- Birmingham Gardens
- Coordinates: 32°52′55″S 151°39′54″E﻿ / ﻿32.882°S 151.665°E
- Country: Australia
- State: New South Wales
- City: Newcastle
- LGA: City of Newcastle;
- Location: 11 km (6.8 mi) from Newcastle;

Government
- • State electorate: Wallsend;
- • Federal division: Newcastle;

Area
- • Total: 0.7 km^{2} (0.27 sq mi)
- Postcode: 2287
Suburbs around Birmingham Gardens
|  | Shortland |  |
| Wallsend | Birmingham Gardens | Callaghan |
| Jesmond | Jesmond | North Lambton |

= Birmingham Gardens =

Birmingham Gardens (/ˈbɜːrmɪŋhæm/ BUR-ming-ham) is a suburb of Newcastle, New South Wales, Australia, bordering the University of Newcastle 11 km west-northwest of Newcastle's central business district. It is part of the City of Newcastle local government area.

Birmingham Gardens had a population of 2,376 in 2016.

==Origins==
The Birmingham Gardens area was first subdivided in the 1930s. The area was expanded in the 1960s with the price of land being the attraction. The name Birmingham Gardens was given by Mr.T.M.Burke who originally subdivided the area after the English town of Birmingham.

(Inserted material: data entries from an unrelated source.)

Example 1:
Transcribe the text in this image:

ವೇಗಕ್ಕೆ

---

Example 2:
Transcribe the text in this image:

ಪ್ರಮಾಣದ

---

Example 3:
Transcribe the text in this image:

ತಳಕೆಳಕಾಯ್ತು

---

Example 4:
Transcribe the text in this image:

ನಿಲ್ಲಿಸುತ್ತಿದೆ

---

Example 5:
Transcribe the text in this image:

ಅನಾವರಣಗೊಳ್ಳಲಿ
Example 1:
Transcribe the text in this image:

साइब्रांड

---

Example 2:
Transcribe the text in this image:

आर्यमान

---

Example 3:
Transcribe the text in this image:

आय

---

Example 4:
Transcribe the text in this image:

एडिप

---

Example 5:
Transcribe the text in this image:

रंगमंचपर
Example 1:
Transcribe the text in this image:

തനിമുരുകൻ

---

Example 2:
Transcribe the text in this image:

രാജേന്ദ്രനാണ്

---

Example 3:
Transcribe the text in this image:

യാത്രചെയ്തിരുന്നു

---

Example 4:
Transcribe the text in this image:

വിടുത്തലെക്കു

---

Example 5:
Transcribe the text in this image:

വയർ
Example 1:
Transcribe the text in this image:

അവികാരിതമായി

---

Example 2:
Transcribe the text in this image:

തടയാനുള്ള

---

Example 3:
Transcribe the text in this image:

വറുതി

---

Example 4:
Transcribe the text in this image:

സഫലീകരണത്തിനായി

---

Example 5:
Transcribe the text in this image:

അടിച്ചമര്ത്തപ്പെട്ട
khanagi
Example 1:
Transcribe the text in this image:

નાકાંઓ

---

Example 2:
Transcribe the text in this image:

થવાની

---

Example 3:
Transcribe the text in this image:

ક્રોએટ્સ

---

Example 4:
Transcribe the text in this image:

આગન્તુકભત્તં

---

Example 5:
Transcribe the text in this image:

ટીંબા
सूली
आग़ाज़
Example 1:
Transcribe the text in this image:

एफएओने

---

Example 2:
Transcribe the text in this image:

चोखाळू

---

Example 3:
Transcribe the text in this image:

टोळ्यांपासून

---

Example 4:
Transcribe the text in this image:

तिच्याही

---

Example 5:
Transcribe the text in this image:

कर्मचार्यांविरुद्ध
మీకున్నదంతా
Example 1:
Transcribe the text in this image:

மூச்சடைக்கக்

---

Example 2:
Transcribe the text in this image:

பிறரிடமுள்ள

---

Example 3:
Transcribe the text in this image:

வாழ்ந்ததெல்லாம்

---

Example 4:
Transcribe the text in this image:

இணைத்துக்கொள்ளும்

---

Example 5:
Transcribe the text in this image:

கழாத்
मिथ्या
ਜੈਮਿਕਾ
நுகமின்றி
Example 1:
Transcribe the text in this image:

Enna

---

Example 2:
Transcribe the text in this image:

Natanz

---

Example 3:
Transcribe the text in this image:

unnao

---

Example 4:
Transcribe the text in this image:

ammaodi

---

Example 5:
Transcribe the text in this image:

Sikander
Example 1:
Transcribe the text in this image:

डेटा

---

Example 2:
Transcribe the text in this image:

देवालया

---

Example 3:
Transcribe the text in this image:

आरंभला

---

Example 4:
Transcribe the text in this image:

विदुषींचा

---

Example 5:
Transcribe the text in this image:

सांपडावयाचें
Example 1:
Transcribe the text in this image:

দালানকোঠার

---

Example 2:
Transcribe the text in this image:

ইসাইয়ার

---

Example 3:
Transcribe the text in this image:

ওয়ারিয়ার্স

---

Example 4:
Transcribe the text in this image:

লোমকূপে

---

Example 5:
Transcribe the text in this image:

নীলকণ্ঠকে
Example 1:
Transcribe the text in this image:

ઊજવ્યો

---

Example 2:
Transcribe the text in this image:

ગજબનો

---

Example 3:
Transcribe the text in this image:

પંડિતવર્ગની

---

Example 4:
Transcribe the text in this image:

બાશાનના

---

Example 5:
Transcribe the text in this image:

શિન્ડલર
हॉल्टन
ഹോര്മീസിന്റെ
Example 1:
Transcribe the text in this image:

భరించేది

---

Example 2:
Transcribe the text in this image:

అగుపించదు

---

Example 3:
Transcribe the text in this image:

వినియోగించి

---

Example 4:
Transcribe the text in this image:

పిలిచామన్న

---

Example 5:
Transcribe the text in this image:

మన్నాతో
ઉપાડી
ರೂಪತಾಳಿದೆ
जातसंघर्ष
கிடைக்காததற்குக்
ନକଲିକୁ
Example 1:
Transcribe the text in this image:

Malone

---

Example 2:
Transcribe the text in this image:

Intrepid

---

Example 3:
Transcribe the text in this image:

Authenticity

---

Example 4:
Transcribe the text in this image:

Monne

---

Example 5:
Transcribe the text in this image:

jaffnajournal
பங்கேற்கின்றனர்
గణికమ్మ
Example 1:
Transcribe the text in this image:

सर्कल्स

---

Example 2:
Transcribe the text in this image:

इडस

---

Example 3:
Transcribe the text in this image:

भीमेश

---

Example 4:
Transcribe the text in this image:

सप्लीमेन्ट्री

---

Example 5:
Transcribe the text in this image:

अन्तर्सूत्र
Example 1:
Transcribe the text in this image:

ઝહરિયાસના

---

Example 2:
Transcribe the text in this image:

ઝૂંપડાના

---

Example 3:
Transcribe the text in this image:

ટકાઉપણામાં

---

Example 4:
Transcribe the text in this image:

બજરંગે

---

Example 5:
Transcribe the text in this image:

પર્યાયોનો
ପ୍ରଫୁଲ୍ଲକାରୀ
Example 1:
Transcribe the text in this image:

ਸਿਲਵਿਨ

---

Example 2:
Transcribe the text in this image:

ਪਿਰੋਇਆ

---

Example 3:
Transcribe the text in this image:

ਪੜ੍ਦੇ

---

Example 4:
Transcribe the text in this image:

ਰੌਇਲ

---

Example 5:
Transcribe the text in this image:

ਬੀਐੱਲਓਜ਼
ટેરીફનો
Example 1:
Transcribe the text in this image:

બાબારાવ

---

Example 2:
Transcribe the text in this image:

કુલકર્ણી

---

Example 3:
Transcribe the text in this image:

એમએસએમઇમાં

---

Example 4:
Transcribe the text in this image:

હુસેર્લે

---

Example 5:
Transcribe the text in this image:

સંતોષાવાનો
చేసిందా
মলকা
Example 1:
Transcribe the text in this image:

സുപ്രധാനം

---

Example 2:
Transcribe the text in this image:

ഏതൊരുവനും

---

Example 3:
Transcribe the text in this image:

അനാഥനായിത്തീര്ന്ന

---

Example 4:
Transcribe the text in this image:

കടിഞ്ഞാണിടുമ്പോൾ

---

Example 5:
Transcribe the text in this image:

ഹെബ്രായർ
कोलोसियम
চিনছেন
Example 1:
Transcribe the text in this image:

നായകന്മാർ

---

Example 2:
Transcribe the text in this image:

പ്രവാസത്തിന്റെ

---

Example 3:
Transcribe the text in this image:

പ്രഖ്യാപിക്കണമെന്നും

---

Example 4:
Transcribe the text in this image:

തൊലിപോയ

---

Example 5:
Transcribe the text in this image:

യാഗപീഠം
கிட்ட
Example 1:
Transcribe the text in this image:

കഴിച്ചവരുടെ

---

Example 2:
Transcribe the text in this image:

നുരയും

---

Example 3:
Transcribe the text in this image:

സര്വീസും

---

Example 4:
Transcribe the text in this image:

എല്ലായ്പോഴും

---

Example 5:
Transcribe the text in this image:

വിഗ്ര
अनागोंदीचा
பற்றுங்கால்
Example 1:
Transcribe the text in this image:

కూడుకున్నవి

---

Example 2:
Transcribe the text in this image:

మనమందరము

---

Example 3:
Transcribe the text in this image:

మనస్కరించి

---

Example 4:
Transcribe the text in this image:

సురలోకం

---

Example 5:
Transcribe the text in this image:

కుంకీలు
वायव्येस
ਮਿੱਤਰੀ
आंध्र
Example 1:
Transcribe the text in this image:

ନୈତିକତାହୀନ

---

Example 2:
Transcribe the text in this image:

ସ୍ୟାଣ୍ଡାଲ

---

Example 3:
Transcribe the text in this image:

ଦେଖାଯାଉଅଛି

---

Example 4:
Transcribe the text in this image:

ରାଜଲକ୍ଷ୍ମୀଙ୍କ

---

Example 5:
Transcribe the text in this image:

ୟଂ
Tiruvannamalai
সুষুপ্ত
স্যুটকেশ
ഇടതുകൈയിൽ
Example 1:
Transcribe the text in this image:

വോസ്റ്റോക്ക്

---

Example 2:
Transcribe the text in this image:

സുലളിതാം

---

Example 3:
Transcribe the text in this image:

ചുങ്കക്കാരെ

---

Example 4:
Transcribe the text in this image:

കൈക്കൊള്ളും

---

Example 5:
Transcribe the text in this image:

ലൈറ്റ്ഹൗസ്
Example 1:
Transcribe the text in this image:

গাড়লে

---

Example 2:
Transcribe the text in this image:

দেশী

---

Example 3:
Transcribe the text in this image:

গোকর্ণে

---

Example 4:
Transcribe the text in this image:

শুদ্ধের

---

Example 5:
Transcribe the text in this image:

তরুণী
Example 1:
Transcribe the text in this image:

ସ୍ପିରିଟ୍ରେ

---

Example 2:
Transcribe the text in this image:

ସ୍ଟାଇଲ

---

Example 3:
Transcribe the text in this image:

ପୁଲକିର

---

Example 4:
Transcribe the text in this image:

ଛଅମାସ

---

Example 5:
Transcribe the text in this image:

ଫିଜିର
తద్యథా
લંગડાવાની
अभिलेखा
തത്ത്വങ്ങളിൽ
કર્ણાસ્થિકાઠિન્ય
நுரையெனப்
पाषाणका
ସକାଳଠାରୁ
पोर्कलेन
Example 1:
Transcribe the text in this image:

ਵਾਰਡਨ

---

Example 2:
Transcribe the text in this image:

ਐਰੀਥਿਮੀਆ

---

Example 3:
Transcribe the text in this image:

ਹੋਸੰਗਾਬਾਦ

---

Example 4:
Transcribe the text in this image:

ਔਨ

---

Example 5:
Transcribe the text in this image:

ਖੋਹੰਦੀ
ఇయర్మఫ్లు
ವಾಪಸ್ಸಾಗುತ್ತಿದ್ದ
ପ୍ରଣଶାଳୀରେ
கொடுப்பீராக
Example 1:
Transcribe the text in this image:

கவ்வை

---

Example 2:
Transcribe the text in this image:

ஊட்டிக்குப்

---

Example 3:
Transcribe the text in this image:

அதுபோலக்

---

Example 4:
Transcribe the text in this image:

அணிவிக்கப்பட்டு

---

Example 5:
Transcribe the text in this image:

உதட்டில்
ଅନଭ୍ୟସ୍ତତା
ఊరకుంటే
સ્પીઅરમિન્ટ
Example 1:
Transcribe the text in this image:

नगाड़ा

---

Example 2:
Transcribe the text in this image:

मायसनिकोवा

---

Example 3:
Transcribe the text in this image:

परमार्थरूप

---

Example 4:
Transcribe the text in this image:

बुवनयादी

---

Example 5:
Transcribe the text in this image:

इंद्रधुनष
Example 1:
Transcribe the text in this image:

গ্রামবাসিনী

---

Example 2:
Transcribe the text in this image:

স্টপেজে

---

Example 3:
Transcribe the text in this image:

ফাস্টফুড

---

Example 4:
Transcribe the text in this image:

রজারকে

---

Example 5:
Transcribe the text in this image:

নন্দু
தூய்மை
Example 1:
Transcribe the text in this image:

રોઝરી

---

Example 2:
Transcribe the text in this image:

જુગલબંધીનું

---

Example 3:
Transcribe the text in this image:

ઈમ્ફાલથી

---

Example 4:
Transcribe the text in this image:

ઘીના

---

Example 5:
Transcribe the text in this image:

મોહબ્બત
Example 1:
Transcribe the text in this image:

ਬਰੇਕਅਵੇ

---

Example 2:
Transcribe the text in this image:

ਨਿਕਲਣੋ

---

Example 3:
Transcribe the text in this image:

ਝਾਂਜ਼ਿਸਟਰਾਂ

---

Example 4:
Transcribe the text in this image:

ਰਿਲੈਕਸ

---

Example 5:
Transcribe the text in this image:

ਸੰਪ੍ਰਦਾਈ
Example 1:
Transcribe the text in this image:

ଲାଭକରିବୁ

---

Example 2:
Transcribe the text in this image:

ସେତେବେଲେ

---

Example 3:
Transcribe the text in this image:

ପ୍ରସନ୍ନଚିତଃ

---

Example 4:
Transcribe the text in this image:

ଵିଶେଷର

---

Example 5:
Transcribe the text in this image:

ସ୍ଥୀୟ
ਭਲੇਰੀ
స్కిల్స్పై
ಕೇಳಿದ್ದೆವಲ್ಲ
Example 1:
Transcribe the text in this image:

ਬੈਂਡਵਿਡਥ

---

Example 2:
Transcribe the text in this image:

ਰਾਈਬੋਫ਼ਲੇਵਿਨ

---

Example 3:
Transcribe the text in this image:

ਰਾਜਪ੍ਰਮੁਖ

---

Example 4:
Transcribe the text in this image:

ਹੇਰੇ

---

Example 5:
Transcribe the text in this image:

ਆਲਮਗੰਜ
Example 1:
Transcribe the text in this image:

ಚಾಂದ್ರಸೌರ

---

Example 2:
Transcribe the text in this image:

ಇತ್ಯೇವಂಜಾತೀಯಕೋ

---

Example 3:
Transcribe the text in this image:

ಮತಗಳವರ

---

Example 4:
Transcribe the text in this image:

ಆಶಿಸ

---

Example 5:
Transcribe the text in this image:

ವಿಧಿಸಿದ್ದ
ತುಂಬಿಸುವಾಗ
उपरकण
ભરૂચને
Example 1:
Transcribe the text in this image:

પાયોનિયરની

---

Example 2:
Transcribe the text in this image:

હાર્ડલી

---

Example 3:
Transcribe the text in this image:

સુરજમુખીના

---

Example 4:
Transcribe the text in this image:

Originally owned by Newcastle Wallsend Coal Co & sold to Commonwealth Oil Refineries.

==Today==
Birmingham Gardens, residents include a majority of people aged over 55 and a number of university students renting near the University of Newcastle. A few families now live in Birmingham Gardens. Birmingham Gardens also has Harold Myers Park which includes play equipment.